Dispute over wage cuts and privatisation at Dunaferr steel mill
In November 2002, the Hungarian government announced plans for the privatisation of the Dunaferr steel mill, the country's largest remaining state-owned manufacturing firm. At the same time, Dunaferr management proposed severe wage cuts for the coming year. Trade unions at the company object to both plans and have threatened a strike.
As a part of its proposal for the 2003 state budget, the coalition government of the Hungarian Socialist Party (Magyar Szocialista Párt, MSZP) and the liberal Alliance of Free Democrats (Szabad Demokraták Szövetsége, SZDSZ) has announced far-reaching privatisation plans, and for this purpose drafted an amendment to the law on privatisation. Since the vast majority of the firms in manufacturing, construction and commerce had already been privatised under the previous socialist-liberal government between 1994 and 1998, the new wave of company sales mainly affects firms in agriculture, finance and transportation. The only exception in manufacturing is Dunaferr, the only remaining Hungarian steel mill, which survived the transformation recession of the early 1990s, and is still one of the largest employers in Hungary. Although in the early 1990s this state enterprise was decentralised into several limited liability companies, and some smaller units were sold to foreign investors, the state is still the majority owner.
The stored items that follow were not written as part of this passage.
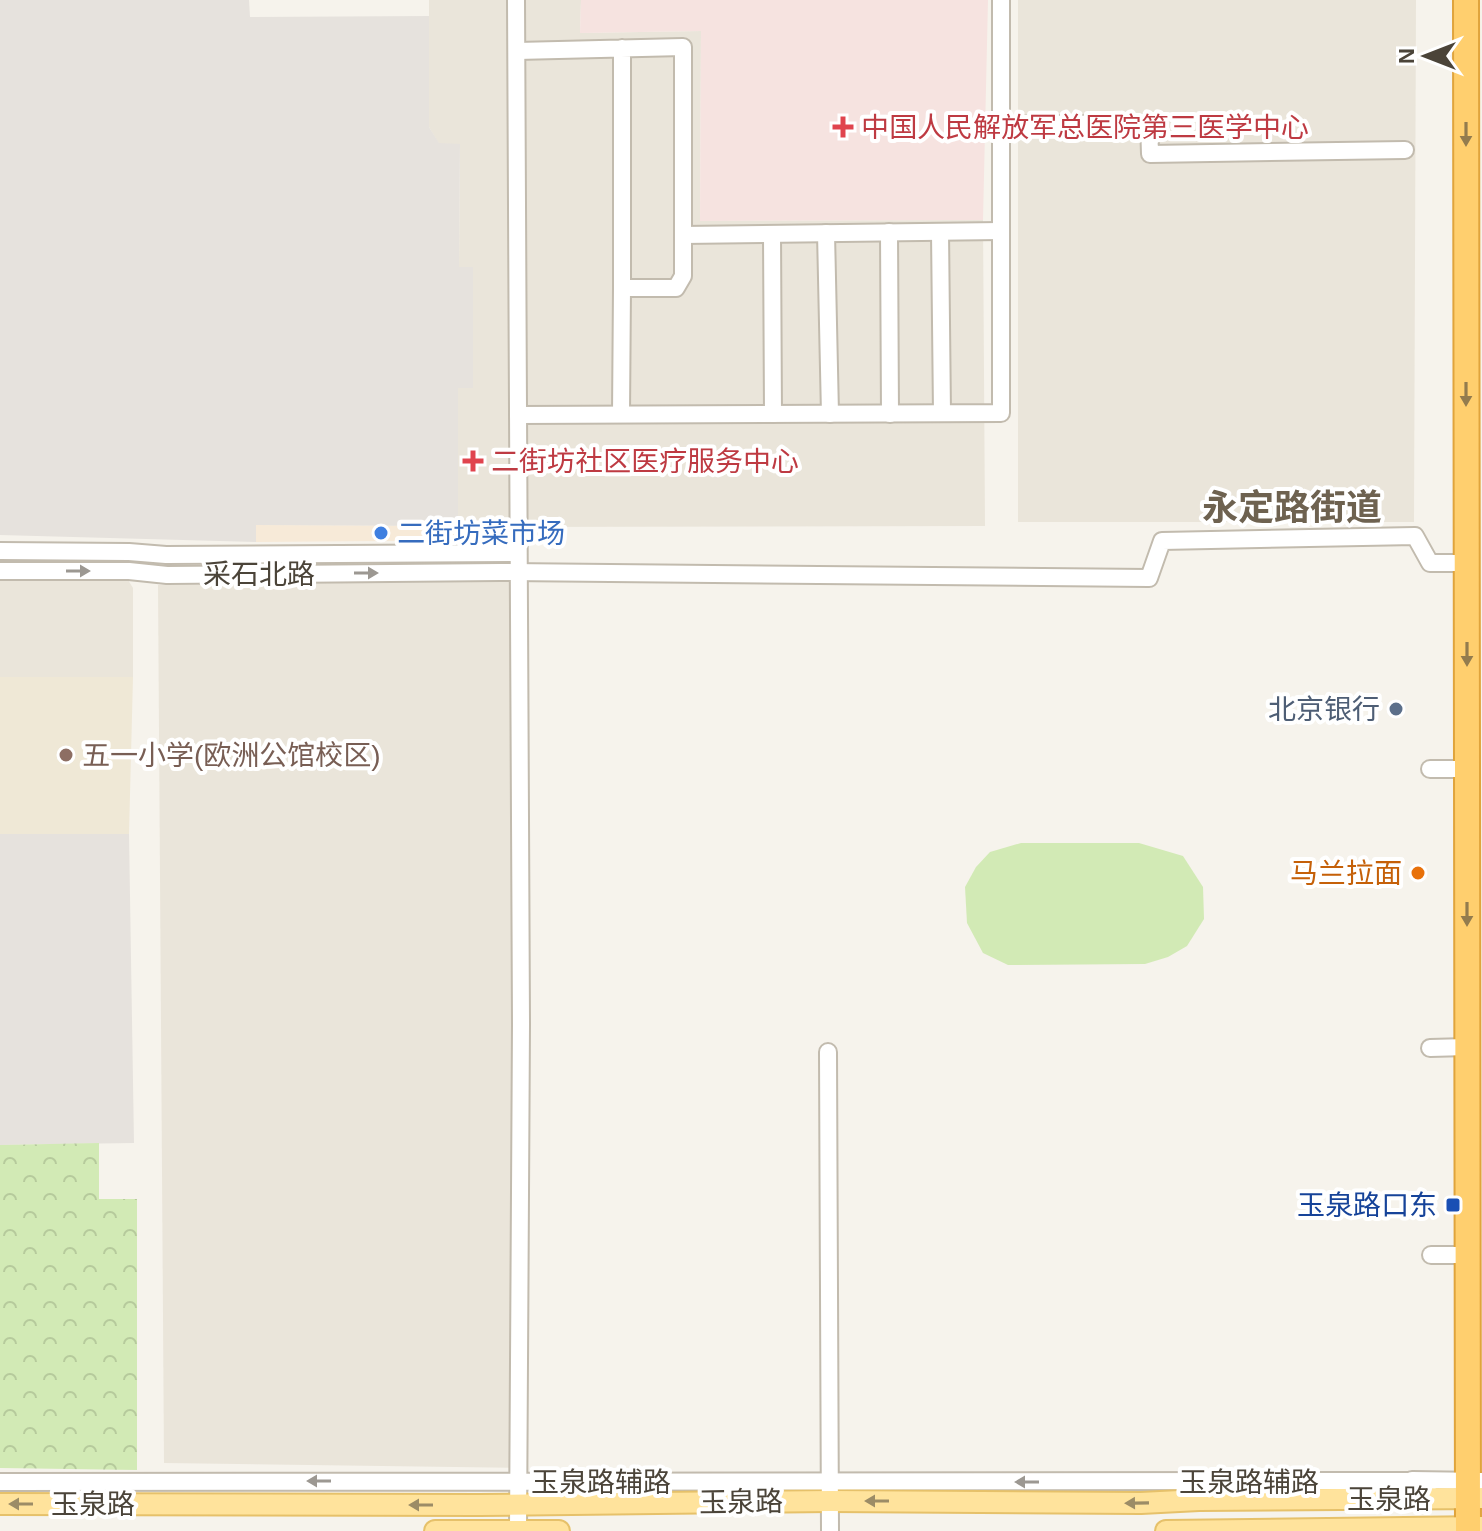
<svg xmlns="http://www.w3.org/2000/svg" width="1482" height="1531" viewBox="0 0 1482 1531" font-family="Helvetica,'Noto Sans SC',sans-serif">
  <defs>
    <pattern id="park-crowns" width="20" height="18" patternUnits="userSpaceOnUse" patternTransform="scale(2)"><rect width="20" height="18" fill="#d2eab5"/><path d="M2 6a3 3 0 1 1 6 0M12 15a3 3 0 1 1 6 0" fill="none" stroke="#b6ca9c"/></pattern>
  </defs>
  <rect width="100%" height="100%" fill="#f6f3ec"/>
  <g fill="#eae5da">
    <polygon points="429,0 581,0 580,33 701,31 700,221 983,220 985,526 510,527 510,521 458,521 458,388 472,388 473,267 459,268 460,144 439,144 429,127"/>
    <polygon points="1018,0 1416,0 1414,522 1018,522"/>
    <polygon points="0,580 128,580 133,588 133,677 0,677"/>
    <polygon points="518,581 525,1468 164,1463 158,585"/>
  </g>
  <polygon fill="#f7ead8" points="255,525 507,526 508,540 256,542"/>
  <g fill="#e6e2dd">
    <polygon points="0,0 249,0 250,17 429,16 429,127 439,143 460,144 459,267 473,267 473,388 458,388 458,521 452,526 256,525 256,542 0,535"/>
    <polygon points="0,834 129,834 134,1143 0,1145"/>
  </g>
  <polygon fill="#efe8d6" points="0,677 133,677 129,834 0,834"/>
  <polygon fill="#f6e3e0" points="581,0 988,0 983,220 700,221 701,31 580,33"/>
  <polygon fill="url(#park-crowns)" points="99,1143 99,1199 137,1199 137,1470 0,1468 0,1145"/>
  <polygon fill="#d2eab5" points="1021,843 1139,843 1183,856 1203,887 1204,919 1187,946 1168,957 1145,964 1008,965 983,953 967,923 965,887 976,867 990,852"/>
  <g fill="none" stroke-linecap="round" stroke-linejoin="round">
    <g stroke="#c2bbae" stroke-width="20">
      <g id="minor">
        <polyline points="516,0 521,1024 518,1530"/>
        <polyline points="517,51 683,47 683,276 676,288 622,288 622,48"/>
        <polyline points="1001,125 1149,123 1150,154 1405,150"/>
        <polyline points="889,232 890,414"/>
        <polyline points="940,232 942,413"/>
        <polyline points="826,233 830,414"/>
        <polyline points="772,234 773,414"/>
        <polyline points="683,235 1001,231"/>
        <polyline points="621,414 622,288"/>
        <polyline points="518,415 1001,413 1001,0"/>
        <polyline points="0,551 129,552 166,555 518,553"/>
        <polyline points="0,571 129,571 167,575 500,572 1149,578 1162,541 1415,536 1430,563 1467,563"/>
        <polyline points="1430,769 1467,769"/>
        <polyline points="1430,1048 1467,1047"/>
        <polyline points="828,1052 830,1531"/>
        <polyline points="1431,1255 1467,1255"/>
        <polyline points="1412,1480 1482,1481"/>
        <polyline points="0,1482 1407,1481 1436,1498"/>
      </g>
    </g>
    <g stroke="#e6c16a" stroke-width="24">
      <g id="major">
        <polyline points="0,1504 479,1505 830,1501 1141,1503 1199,1500 1482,1498"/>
        <polyline points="435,1531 559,1531"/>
        <polyline points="1166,1531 1482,1527"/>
      </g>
    </g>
    <g stroke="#e0a43c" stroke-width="28">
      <polyline id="highway" points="1466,0 1468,1531"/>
    </g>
    <use href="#minor" stroke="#fff" stroke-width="16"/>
    <use href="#major" stroke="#ffe39c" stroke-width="20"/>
    <use href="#highway" stroke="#ffcf6e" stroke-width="24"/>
  </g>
  <defs><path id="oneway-solid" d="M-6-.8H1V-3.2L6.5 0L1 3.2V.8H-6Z" transform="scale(2)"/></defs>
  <g fill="#937c4e">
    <use href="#oneway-solid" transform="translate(1466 134) rotate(90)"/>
    <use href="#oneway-solid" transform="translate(1466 394) rotate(90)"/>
    <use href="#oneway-solid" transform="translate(1467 654) rotate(90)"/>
    <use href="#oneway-solid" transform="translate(1467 914) rotate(90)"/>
  </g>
  <g fill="#9c9892">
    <use href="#oneway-solid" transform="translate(78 571)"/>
    <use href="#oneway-solid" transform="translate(366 573)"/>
    <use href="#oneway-solid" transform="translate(319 1481) rotate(-180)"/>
    <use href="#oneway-solid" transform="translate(1027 1482) rotate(180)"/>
  </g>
  <g fill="#9c8c66">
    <use href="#oneway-solid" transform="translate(877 1501) rotate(-180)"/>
    <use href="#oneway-solid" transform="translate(1137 1503) rotate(179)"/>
    <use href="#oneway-solid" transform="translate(21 1504) rotate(-180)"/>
    <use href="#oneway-solid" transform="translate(421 1505) rotate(-180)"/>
  </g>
  <g fill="#e0444e" stroke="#fff" stroke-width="3">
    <path d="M839 115h8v8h8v8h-8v8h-8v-8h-8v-8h8z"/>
    <path d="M469 449h8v8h8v8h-8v8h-8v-8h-8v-8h8z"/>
  </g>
  <circle fill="#3f7fe0" stroke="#fff" stroke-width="3" cx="381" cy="533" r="8"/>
  <circle fill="#5c6f8a" stroke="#fff" stroke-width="3" cx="1396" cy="709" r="8"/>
  <circle fill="#8d6e63" stroke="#fff" stroke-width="3" cx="66" cy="755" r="8"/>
  <circle fill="#e8710a" stroke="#fff" stroke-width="3" cx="1418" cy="873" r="8"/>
  <rect fill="#1a4fb4" stroke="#fff" stroke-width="3" x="1445" y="1197" width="16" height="16" rx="4"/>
  <g text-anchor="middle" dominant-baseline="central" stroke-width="8" stroke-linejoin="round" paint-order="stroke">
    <g font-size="28" fill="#be3a42" stroke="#fff" text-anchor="start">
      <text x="861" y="127">中国人民解放军总医院第三医学中心</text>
      <text x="491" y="461">二街坊社区医疗服务中心</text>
    </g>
    <g font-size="28" fill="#366cbe" stroke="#fff" text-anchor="start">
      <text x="397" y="533">二街坊菜市场</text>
    </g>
    <g font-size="28" fill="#4b4439" stroke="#fff">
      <text x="259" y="574">采石北路</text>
      <text x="601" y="1482">玉泉路辅路</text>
      <text x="1249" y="1482">玉泉路辅路</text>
      <text x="1389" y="1499">玉泉路</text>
      <text transform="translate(741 1502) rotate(-1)">玉泉路</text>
      <text x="93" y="1504">玉泉路</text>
    </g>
    <g font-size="28" fill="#4e5e75" stroke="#fff" text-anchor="end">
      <text x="1380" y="709">北京银行</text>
    </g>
    <g font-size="28" fill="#785e54" stroke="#fff" text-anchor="start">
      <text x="82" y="755">五一小学(欧洲公馆校区)</text>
    </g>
    <g font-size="28" fill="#c56008" stroke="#fff" text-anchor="end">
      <text x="1402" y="873">马兰拉面</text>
    </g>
    <g font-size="28" fill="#164399" stroke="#fff" text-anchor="end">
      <text x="1437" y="1205">玉泉路口东</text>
    </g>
    <g font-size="36" font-weight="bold" fill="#6e6250" stroke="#fff">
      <text x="1292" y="507">永定路街道</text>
    </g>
  </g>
  <g transform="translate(1426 56) rotate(270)" stroke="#ffffff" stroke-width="6" paint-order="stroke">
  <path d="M0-6L14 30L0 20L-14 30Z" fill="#4b4439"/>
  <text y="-12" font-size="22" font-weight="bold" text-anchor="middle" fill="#4b4439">N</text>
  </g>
</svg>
The Dunaferr group is located in Dunaújváros, a typical socialist 'company town', which was constructed in the 1950s around the greenfield steel mill. Dunaferr once employed 13,000 workers and still employs a total of 9,000 people. In recent years, the company has reported considerable losses. The troubles surfaced after the previous government, in a heavily debated move, dismissed the chief executive of the company, who was arguably was the major architect of the firm's survival during the 1990s. The new management, appointed by the current government in June 2002, put forward a comprehensive plan including organisational changes within the group, such as sales of assets, merger of formerly decentralised business units and rationalisation of production.
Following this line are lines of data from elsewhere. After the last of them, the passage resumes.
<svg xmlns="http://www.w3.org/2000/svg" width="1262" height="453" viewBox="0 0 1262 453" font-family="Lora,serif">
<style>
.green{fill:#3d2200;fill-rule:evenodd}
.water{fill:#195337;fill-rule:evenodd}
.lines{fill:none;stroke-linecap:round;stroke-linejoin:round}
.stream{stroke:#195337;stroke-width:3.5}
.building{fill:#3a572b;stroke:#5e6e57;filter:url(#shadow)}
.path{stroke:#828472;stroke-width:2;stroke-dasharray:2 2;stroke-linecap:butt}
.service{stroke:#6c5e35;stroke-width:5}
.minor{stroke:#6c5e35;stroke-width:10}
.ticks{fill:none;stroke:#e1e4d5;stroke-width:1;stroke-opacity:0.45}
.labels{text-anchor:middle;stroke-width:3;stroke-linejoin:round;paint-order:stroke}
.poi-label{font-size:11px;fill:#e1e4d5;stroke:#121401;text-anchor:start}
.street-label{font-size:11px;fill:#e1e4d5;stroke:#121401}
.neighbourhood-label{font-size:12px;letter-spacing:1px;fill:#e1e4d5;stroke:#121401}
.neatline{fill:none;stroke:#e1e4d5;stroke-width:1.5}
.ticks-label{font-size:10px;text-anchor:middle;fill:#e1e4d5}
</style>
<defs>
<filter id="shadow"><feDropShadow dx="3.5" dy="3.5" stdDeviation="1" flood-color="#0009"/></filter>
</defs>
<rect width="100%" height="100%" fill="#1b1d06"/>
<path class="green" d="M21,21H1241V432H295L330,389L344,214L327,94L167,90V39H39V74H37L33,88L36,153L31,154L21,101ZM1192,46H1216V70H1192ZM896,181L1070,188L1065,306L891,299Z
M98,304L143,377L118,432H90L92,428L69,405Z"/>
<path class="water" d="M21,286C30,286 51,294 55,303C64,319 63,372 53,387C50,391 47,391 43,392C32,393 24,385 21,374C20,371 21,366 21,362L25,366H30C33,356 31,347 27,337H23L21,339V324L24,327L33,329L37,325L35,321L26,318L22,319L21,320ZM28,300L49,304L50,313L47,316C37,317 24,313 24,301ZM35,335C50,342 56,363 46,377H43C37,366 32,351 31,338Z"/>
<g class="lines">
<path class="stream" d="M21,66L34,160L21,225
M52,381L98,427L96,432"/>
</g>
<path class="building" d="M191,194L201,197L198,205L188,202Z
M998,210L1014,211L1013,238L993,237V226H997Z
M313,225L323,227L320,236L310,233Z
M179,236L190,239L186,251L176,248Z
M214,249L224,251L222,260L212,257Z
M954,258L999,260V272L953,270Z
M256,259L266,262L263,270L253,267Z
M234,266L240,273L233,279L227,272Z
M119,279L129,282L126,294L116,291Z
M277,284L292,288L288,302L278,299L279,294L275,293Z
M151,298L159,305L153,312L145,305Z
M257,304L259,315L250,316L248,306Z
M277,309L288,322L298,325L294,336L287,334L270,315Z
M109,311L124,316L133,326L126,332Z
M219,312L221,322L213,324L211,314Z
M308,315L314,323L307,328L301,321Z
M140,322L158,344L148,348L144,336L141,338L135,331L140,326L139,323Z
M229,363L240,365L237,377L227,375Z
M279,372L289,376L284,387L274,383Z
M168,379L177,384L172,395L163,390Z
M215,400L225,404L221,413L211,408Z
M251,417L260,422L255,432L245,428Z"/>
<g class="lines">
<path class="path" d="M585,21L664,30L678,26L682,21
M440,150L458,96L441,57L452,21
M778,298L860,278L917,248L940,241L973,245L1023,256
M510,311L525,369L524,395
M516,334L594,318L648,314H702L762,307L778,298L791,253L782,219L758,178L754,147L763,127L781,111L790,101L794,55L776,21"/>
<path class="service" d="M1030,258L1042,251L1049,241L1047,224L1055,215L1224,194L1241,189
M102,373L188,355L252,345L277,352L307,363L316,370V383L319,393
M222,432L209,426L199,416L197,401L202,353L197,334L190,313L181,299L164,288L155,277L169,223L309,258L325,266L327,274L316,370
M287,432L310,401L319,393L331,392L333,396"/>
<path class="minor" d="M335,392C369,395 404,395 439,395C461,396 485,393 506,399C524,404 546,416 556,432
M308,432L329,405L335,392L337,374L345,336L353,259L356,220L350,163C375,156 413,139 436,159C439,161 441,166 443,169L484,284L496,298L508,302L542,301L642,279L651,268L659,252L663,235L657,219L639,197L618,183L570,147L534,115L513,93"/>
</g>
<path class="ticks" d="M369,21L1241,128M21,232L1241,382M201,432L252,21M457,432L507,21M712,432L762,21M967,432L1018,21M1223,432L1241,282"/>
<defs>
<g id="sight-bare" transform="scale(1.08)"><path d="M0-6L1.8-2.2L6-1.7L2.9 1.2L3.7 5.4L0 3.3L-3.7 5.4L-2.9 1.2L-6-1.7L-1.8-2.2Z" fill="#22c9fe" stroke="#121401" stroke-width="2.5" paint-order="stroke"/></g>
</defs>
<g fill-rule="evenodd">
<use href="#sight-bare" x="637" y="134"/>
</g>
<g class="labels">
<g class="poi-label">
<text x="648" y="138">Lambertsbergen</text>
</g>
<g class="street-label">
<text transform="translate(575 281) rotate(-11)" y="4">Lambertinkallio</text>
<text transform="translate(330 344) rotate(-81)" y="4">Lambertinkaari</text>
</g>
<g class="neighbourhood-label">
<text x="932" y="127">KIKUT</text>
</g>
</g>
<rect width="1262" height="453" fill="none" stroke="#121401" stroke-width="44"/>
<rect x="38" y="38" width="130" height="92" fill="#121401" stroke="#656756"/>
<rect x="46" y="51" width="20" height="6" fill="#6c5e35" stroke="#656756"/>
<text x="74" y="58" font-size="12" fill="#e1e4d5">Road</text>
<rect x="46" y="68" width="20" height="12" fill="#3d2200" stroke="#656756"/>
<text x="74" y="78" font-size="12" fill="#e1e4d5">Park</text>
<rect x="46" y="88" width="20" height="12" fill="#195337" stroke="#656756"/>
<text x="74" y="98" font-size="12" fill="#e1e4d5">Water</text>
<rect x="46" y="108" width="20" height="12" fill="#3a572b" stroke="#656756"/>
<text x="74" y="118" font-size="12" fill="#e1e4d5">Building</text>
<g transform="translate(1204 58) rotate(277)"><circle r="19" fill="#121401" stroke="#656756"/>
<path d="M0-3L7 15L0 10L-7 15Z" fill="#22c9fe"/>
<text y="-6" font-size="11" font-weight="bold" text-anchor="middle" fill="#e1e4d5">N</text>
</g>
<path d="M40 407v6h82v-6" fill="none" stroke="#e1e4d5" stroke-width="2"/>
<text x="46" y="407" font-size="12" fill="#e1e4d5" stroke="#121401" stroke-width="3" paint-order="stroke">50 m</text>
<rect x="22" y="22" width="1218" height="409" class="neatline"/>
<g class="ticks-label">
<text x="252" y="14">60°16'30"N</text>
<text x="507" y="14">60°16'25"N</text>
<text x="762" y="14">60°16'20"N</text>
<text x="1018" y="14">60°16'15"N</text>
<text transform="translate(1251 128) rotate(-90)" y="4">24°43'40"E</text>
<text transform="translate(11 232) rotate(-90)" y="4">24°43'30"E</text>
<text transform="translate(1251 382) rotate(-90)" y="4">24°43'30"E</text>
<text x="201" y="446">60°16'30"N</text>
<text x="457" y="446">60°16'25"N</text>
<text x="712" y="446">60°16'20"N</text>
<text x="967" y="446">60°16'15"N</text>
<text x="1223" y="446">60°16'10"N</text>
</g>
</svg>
In November 2002, the new chief executive informed trade unions about plans to reduce the workforce. Organisational changes would result in 800 redundancies in 2003. As the plan for financial recovery also aims to cut the wage bill, the management proposed phasing out the 13th and 14th month wage payments and incentive premia, while the company’s social fund would be curtailed. These elements of wage costs are laid down in the Dunaferr group-level collective agreement. According to estimates by unions, the proposed cuts would diminish the average income of the company's workforce by 15%. Contrary to the plans of the management, unions demand an average 7% pay increase for 2003, which means a 2% rise in net wages, plus the 5% inflation rate.
The government’s plans to privatise Dunaferr came as a surprise, as during an election campaign rally held in February in Dunaújváros. Péter Medgyessy, the MSZP candidate for Prime Minister, promised that Dunaferr would not be privatised if the party won the election.
At an assembly of union members held on 20 November, workers called the management plan 'humiliating', and also protested against selling off the state’s share in the Dunaferr group. At the assembly, the management as well as the present and previous governments were blamed for the current financial crisis of the state-owned steel mill, and the rationale behind the planned privatisation was questioned. The assembly passed a resolution which authorised the unions to call a strike if no compromise could be reached with the management.
Should a strike occur at Dunaferr, it would be the first time that the employees of a major manufacturing firm have gone on strike in the modern history of Hungary. In any event, the strike call is a politically sensitive blow for the government, as Dunaújváros has always been a stronghold for MSZP and unions were its major allies in the 2002 election campaign. Ironically, a socialist-led government is again embarking on a privatisation campaign, just as it happened in 1994-5. Unsurprisingly, the new privatisation policy was heavily attacked by the Alliance of Young Democrates-Hungarian Civic Party (Fiatal Demokraták Szövetsége, FIDESZ-MPP), the major opposition party. It disagrees with the new privatisation bill, and labelled the government privatisation policy as a 'total clearance sale'.
At the November 2002 congress (HU0212101N) of the National Association of Hungarian Trade Unions (Magyar Szakszervezetek Országos Szövetsége, MSZOSZ), the Dunaferr representative of the Iron Workers’ Union put forward the union's demands in the presence of Peter Meggyesy, the Prime Minister. In his response, the Prime Minister stressed that due to the worldwide crisis of the steel industry the government must introduce severe rationalisation measures. However, he promised that the government would make a 'responsible decision' in December 2002, which would assure the re-employment of those redundant workers 'who are able to adapt to the changes.' Presumably, these promises will be converted soon into state subsidies in order to create new employment possibilities in the affected area.